**Seção do texto:**
■ ■ ■ ■ ■
A Caatinga, bioma único e exclusivamente brasileiro que cobre cerca de 11% do território nacional, com aproximadamente 850.000 km², está presente no norte de Minas Gerais e em todos os estados do Nordeste. Esse ecossistema, com sua rica biodiversidade, é vital para a economia local, especialmente para a agropecuária. A postura negacionista dos EUA em relação à preservação ambiental mundial coloca o Brasil em uma posição de destaque na pauta internacional, especialmente com a aproximação da 30ª Conferência da ONU sobre Mudanças Climáticas (COP30), evento que será sediado no país, onde os biomas brasileiros, incluindo a Caatinga, serão protagonistas nas discussões sobre sustentabilidade e preservação.
A exploração e a preservação do bioma devem ser abordadas de forma local e nacional, com medidas de proteção que promovam seu uso sustentável. Especialistas apontam que o bioma tipicamente nordestino deve ser preservado por meio de políticas públicas eficazes que priorizem a biodiversidade e a sustentabilidade econômica, assim como a Amazônia.
O Brasil, especialmente o Nordeste, pode tirar proveito da crescente atenção internacional voltada à preservação dos biomas e à transição para uma economia verde. As discussões em torno do mercado de carbono e da bioeconomia, por exemplo, podem ser aliadas na preservação da Caatinga, uma vez que práticas como o uso sustentável da vegetação nativa ganham relevância.
Pernambuco tem plano que inclui reflorestamento
A Caatinga é fundamental para Pernambuco, cobrindo 80% de seu território e impactando diretamente a agricultura familiar, especialmente no Sertão. Segundo o IBGE, a área abriga 316.862 habitantes, sendo 51% deles residentes em zonas rurais. Nesse cenário, no último ano, o Governo de Pernambuco anunciou uma série de projetos voltados à preservação ambiental e à transição para uma economia sustentável.
As ações abrangem desde o reflorestamento de áreas degradadas até a criação de modelos econômicos, com forte investimento e metas. No dia 29 de abril de 2024, em homenagem ao Dia da Caatinga, comemorado em 28 de abril, foi lançado o Edital Caatinga. Com um investimento de R$ 16 milhões, a iniciativa tem como objetivo recuperar áreas degradadas no semiárido pernambucano, plantando 500 mil mudas do bioma.
■ ■ ■ ■ ■
**Registros extraídos:**
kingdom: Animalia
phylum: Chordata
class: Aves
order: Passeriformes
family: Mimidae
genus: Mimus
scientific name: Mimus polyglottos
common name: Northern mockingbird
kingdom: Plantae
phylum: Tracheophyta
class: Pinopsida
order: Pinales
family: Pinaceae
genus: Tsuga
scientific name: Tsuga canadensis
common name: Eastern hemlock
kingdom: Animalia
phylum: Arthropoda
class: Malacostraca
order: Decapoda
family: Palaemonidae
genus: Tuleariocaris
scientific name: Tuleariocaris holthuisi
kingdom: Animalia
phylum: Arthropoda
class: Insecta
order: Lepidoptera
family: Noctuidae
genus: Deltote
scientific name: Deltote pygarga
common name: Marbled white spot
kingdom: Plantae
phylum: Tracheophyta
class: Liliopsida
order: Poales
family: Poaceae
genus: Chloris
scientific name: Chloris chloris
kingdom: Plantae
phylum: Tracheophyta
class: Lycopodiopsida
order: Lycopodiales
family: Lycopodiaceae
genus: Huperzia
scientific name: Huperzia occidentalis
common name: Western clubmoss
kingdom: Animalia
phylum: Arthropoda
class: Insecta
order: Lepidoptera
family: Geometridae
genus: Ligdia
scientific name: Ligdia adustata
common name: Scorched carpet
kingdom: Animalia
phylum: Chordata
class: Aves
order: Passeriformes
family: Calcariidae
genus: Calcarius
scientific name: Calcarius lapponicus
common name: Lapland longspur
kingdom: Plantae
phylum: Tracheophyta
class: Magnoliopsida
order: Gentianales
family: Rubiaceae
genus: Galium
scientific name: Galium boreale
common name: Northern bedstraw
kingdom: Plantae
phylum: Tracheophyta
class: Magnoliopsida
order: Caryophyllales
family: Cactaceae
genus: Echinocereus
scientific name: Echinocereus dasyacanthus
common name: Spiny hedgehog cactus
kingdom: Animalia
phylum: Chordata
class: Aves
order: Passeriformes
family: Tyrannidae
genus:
■ ■ ■ ■ ■
**Conjunto de tarefas:**
[1] De acordo com o texto sobre a Caatinga, por que esse bioma é considerado fundamental para Pernambuco? Responda em uma a três frases.
[2] Transcreva fielmente as linhas dos registros que vão da linha com "family: Calcariidae" até o final dos registros, ambas as extremidades incluídas.

**Respostas:**
[1] Porque a Caatinga cobre 80% do território pernambucano e impacta diretamente a agricultura familiar, especialmente no Sertão.

[2]
family: Calcariidae
genus: Calcarius
scientific name: Calcarius lapponicus
common name: Lapland longspur
kingdom: Plantae
phylum: Tracheophyta
class: Magnoliopsida
order: Gentianales
family: Rubiaceae
genus: Galium
scientific name: Galium boreale
common name: Northern bedstraw
kingdom: Plantae
phylum: Tracheophyta
class: Magnoliopsida
order: Caryophyllales
family: Cactaceae
genus: Echinocereus
scientific name: Echinocereus dasyacanthus
common name: Spiny hedgehog cactus
kingdom: Animalia
phylum: Chordata
class: Aves
order: Passeriformes
family: Tyrannidae
genus:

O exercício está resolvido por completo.